Bunyaad brings Christian and Muslim rug artisans together, transcending differences of religion and tradition, so it’s also a peace-building project.
According to the folks at Ten Thousand Villages, they had record sales of the rugs last year after a story appeared in House+Home. Let’s see how we’ll do this year.
Help! Our basement smells
Speaking of household smells, this next request comes from my husband, sports columnist Vahe Gregorian.
He’s looking for a solution to the dankness that seeps from our basement after a storm.
Our house is 107 years old and has a limestone foundation that leaks. We don’t accumulate more than a few puddles here and there, but you’d think it was fall 1977 at the Country Club Plaza the way he acts when it rains.
He summons me into the basement to look at the puddles and rack my brain over how to prevent them even though we’ve regraded the soil around our house and had new gutters and various types of outdoor drainage systems installed.

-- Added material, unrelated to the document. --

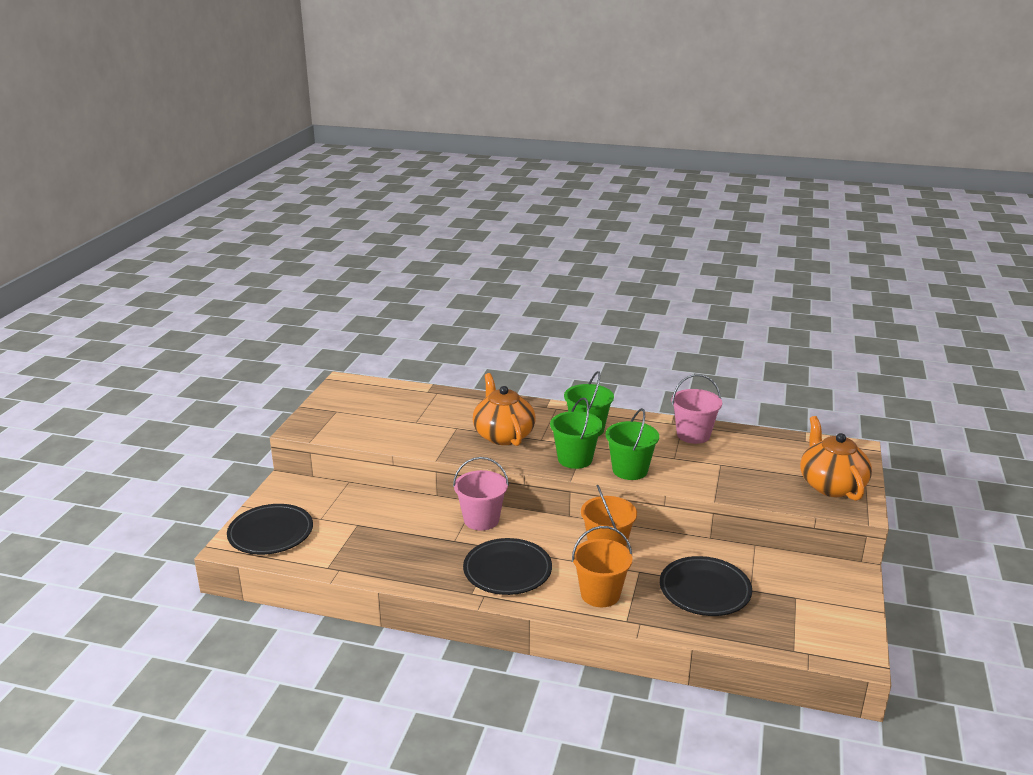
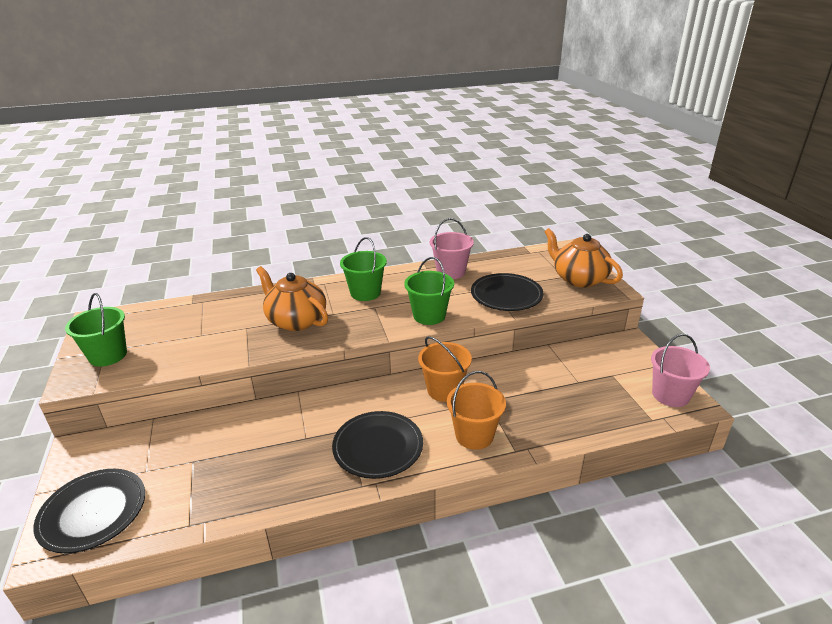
camera: 30 degrees left, 5 degrees up
(481, 520) = (316, 407): pink bucket -> pink bucket (670, 395)
(575, 459) = (376, 321): green bucket -> green bucket (108, 355)
(705, 590) = (548, 396): black plate -> black plate (506, 295)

A dehumidifier dries the puddles within a few hours and the smell is really not that bad, so I refuse to spend $7,000 to install a sump pump and French drain. I’ve convinced him to live with the short-lived puddles, but he can’t bear the smell — faint as it is — that comes with them.
So now, dear readers, if you can come up with a simple, inexpensive solution for that smell, we’ll invite you, your significant other and another couple to our home for dinner, at which time you can pummel my husband with sports questions.
By the way, we have also hung bags of lava rocks down there. It isn’t working.